Viele Provider bieten Installations-CDs an, die es unerfahrenen Kunden vereinfachen sollen, einen passenden Internetzugang einzurichten. Dies geschieht entweder dadurch, dass ein Eintrag im DFÜ-Netzwerk des Windows-Betriebssystems erstellt wird, oder aber dadurch, dass ein firmenspezifisches Einwahlprogramm (zum Beispiel die AOL-Software) installiert wird. Oft wird dabei im weiteren Sinne nicht nur das Einwahlprogramm selbst, sondern auch dessen Installationsprogramm als "Dialer" bezeichnet.
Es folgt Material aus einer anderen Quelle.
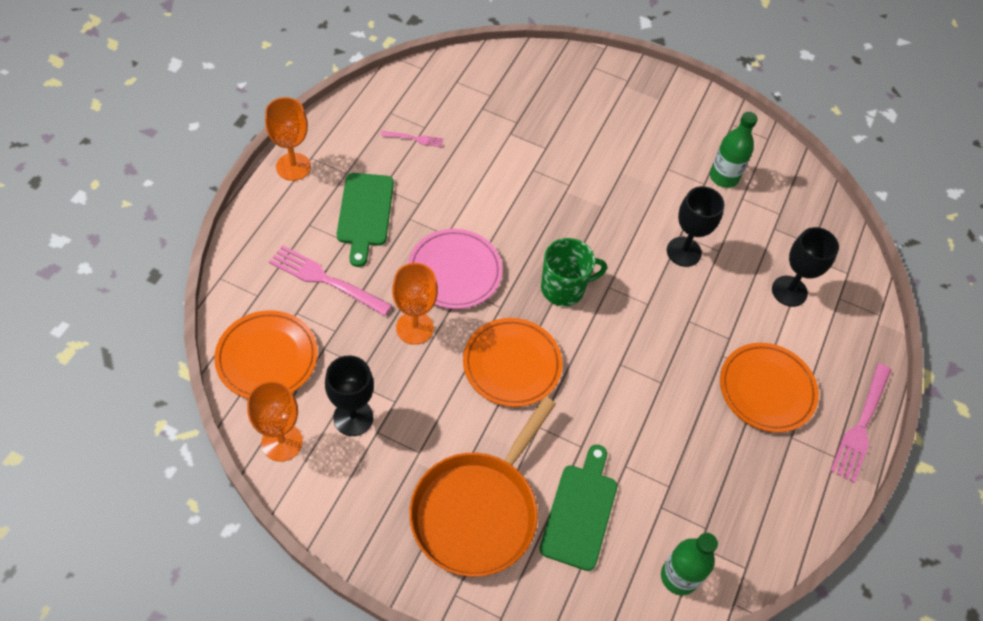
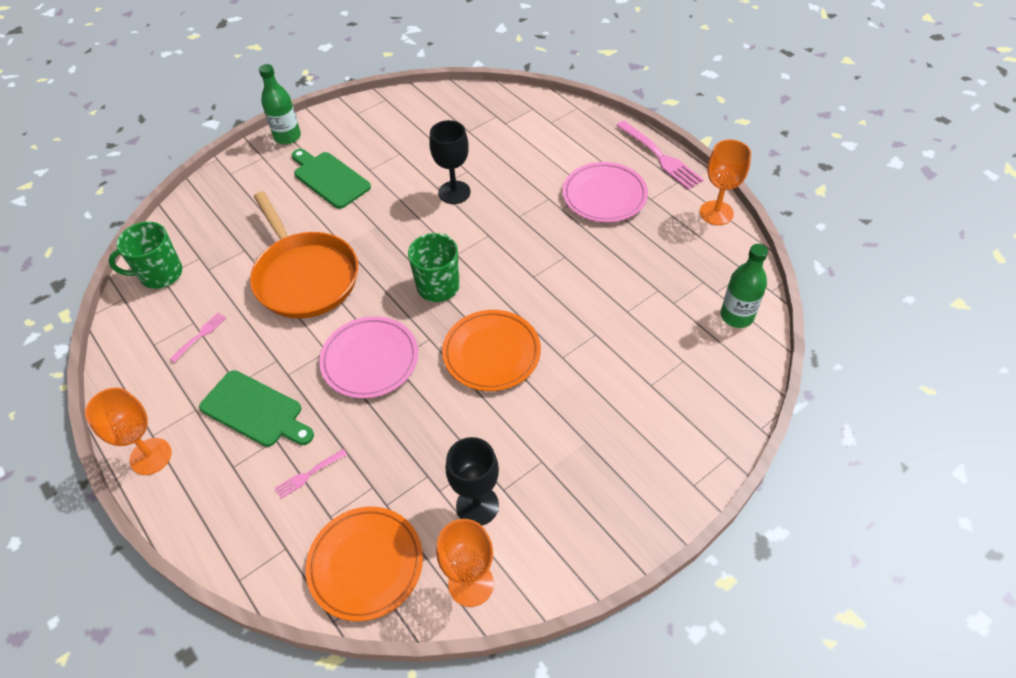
camera: 55 degrees left, 5 degrees down
pink fork [269,245,392,316] -> pink fork [275,449,347,499], size x0.51
orange goblet [392,263,438,345] -> orange goblet moved to [700,139,751,225]
orange pan [409,397,556,577] -> orange pan moved to [250,191,358,319]
green cutting board [540,444,617,571] -> green cutting board moved to [292,149,371,209]
green bottle [710,112,758,188] -> green bottle moved to [259,64,301,144]
orange plate [720,343,819,433] -> pink plate [563,162,648,222]
black goblet [772,227,839,307] -> none
none -> green mug [109,222,182,289]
Bei einem 0190-Dialer handelt es sich um einen Dialer, der eine Verbindung zu einer Rufnummer mit 0190-Vorwahl herstellt beziehungsweise einrichtet. Gedacht waren 0190-Dialer als einfache, anonyme elektronische Zahlungsmöglichkeit für kostenpflichtige Inhalte, die erst dann verfügbar werden, wenn die Einwahl über die spezielle Rufnummer erfolgt. Heute denkt man jedoch beim Begriff "0190-Dialer" gewöhnlich an solche Dialer, die von unseriösen, teilweise sogar kriminellen Anbietern verbreitet werden, um schnell viel Geld zu machen. Seit November 2003 ist der Begriff 0190-Dialer allerdings nicht mehr ganz korrekt. Damals wurde für Dialer in Deutschland zwingend die gesonderte Rufnummerngasse 09009 eingeführt. Dialer, die sich über andere als diese Nummerngasse einwählen, können nicht - wie vorgeschrieben - bei der Regulierungsbehörde für Telekommunikation und Post (RegTP) registriert werden und sind damit illegal.
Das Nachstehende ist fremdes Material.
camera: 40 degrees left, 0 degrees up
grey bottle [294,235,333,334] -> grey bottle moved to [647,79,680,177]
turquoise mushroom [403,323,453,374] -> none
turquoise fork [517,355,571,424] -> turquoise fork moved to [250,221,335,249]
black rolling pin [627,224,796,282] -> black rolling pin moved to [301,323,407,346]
Mit ähnlichen Tricks wie Viren und Würmer werden die Programme vorwiegend auf PCs mit dem Betriebssystem Windows installiert. Danach baut diese Software – oft ohne das Wissen des Benutzers – neue kostenpflichtige Verbindungen auf, oft zu teuren Mehrwertdienste-Nummern. Da das Wissen zu Datensicherheit und Datenschutz bei den meisten Internetnutzern sehr wenig verbreitet ist, haben Betrüger im Netz oft leichtes Spiel.

Ein Anfang 2003 aufgetauchtes Visual Basic-Script installierte zum Beispiel ein Trojanisches Pferd, welches Werte in der Windows-Registry und die Sicherheitseinstellungen des Internet Explorer veränderte, damit ActiveX-Steuerelemente ohne Warnung aus dem Internet geladen werden können. Durch den Aufruf einer solchen Seite oder E-Mail wurde ein teurer Dialer aus dem Internet heruntergeladen. Das Script schaltete auch den Modemlautsprecher ab und unterdrückte die Meldungen während des Aufbaus einer DFÜ-Verbindung. Davon waren besonders Benutzer der Programme Outlook, Outlook Express und des Internet Explorers betroffen, wenn die Ausführung von ActiveX-Objekten oder JavaScript in den Sicherheitseinstellungen erlaubt, und die neuesten Sicherheitspatches von Microsoft nicht eingespielt waren.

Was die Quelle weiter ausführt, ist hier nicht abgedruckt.